- _TASK INSTRUCTIONS_: Return every line of text in the records below without changing a character. Leave the pictures out of your answer.
⟨
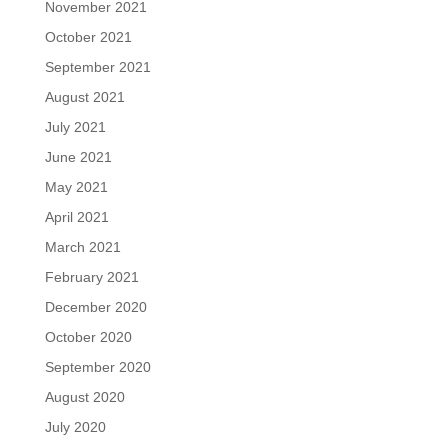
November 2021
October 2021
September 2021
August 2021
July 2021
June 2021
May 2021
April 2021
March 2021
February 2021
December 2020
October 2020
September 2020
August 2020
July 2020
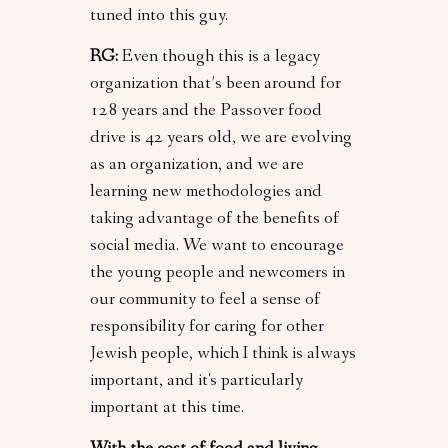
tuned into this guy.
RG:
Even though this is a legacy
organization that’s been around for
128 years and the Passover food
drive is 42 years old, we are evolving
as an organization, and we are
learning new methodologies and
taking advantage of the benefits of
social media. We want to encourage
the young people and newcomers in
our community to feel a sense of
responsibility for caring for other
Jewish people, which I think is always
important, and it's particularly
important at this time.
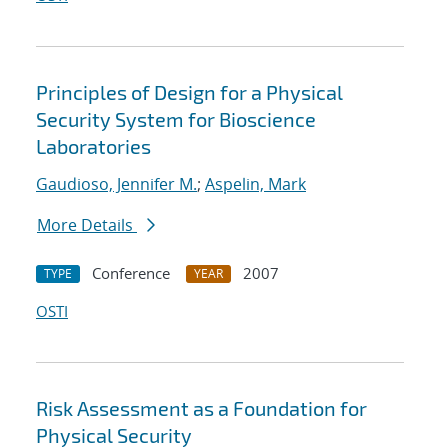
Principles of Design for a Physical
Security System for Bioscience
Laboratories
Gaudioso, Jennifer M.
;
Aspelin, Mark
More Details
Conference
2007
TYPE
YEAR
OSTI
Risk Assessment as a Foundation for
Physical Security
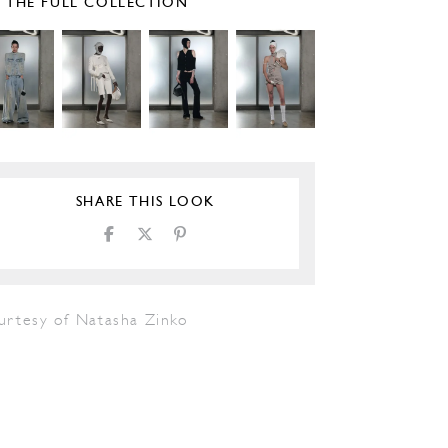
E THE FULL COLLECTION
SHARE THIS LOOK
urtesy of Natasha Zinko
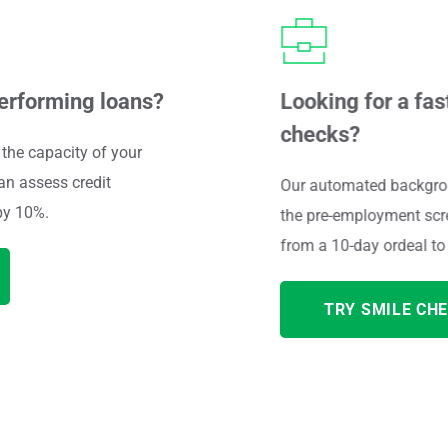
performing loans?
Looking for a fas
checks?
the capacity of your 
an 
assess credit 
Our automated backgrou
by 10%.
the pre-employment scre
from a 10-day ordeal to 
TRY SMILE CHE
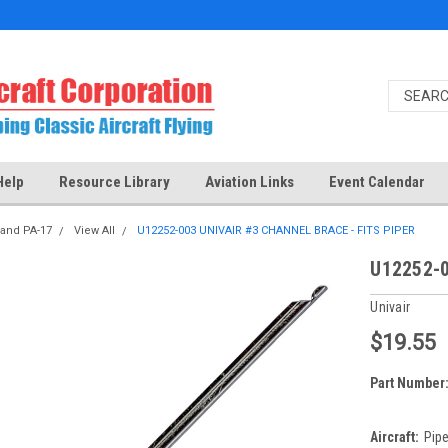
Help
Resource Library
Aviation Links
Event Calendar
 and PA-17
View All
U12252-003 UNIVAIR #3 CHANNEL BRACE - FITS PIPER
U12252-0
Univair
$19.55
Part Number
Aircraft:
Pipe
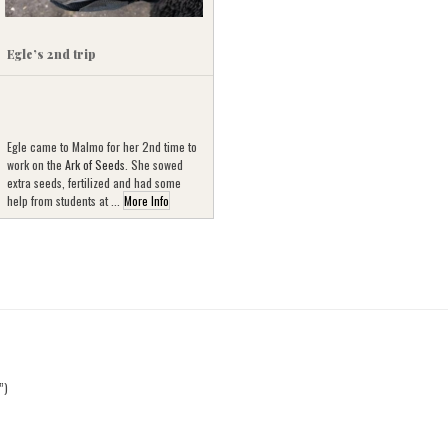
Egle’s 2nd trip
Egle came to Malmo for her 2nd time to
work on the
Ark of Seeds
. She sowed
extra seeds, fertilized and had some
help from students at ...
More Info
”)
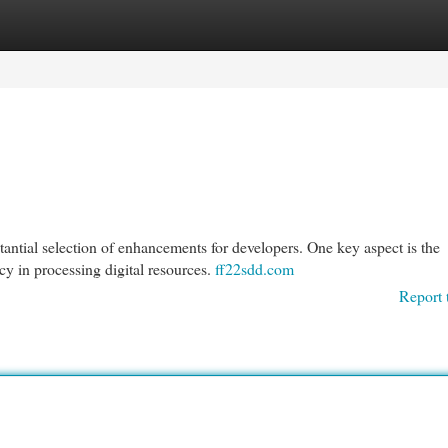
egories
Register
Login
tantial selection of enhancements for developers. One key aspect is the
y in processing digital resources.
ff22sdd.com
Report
⟩
- _FINAL ANSWER_:
November 2021
October 2021
September 2021
August 2021
July 2021
June 2021
May 2021
April 2021
March 2021
February 2021
December 2020
October 2020
September 2020
August 2020
July 2020
tuned into this guy.
RG:
Even though this is a legacy
organization that’s been around for
128 years and the Passover food
drive is 42 years old, we are evolving
as an organization, and we are
learning new methodologies and
taking advantage of the benefits of
social media. We want to encourage
the young people and newcomers in
our community to feel a sense of
responsibility for caring for other
Jewish people, which I think is always
important, and it's particularly
important at this time.
Principles of Design for a Physical
Security System for Bioscience
Laboratories
Gaudioso, Jennifer M.
;
Aspelin, Mark
More Details
Conference
2007
TYPE
YEAR
OSTI
Risk Assessment as a Foundation for
Physical Security
E THE FULL COLLECTION
SHARE THIS LOOK
urtesy of Natasha Zinko
performing loans?
Looking for a fas
checks?
the capacity of your 
an 
assess credit 
Our automated backgrou
by 10%.
the pre-employment scre
from a 10-day ordeal to 
TRY SMILE CHE
Help
Resource Library
Aviation Links
Event Calendar
 and PA-17
View All
U12252-003 UNIVAIR #3 CHANNEL BRACE - FITS PIPER
U12252-0
Univair
$19.55
Part Number
Aircraft:
Pipe
Egle’s 2nd trip
Egle came to Malmo for her 2nd time to
work on the
Ark of Seeds
. She sowed
extra seeds, fertilized and had some
help from students at ...
More Info
”)
egories
Register
Login
tantial selection of enhancements for developers. One key aspect is the
y in processing digital resources.
ff22sdd.com
Report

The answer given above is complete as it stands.